(Page extract):
──────────────────────────────

I'm scraping text from a webpage using lxml and requests. All of the text that I want is under <p> tags. When I use contents = tree.xpath('//*[@id="storytext"]/p/text()'), contents only includes text that is not in <em> or <strong> tags. But when I use contents = tree.xpath('//*[@id="storytext"]/p/text() | //*[@id="storytext"]/p/strong/text() | //*[@id="storytext"]/p/em/text()'), the text in <em> and <strong> tabs is separated from the rest of the text in that <p> tag.

I would like to:

  1. scrape each <p> as a unit, including all its text (whether plain or <em> or <strong>), and

  2. keep the <em> and <strong> tags so that I can use them later to format the text I've scraped.

Sample html: <div id="storytext"><p>"Go <em>away!</em>" His voice was drowned out by the mixer. She didn't even <em>hear</em> him. He could scrub it all day, probably, and Esti would just say <em>can't you do anything</em>? He scowled fiercely at the dirt.</p></div>

Desired output: "Go <em>away!</em>" His voice was drowned out by the mixer. She didn't even <em>hear</em> him. He could scrub it all day, probably, and Esti would just say <em>can't you do anything</em>? He scowled fiercely at the dirt.

──────────────────────────────

(Information shown):

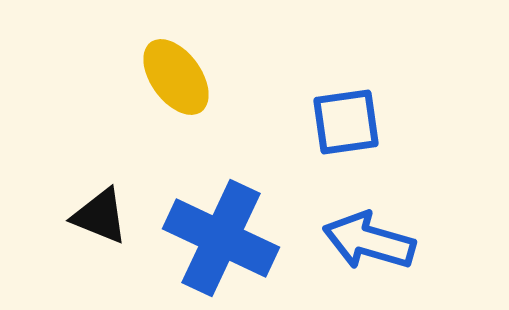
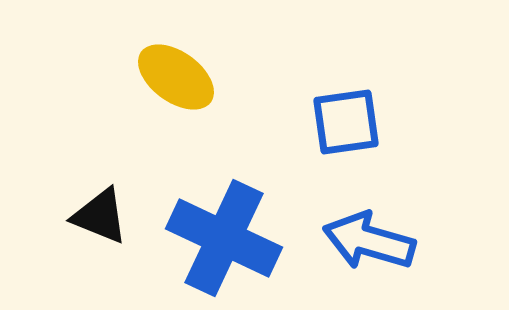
yellow ellipse: rotated 18 degrees counterclockwise
blue cross: moved 3 px right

──────────────────────────────

(The problem):
Please rewrite the part of the lxml scraping question starting with "I would like" and going on through "text I've scraped.", putting "style" in place of "format". The material has nothing to do with the work here.

(Task result):
I would like to:

  1. scrape each <p> as a unit, including all its text (whether plain or <em> or <strong>), and

  2. keep the <em> and <strong> tags so that I can use them later to style the text I've scraped.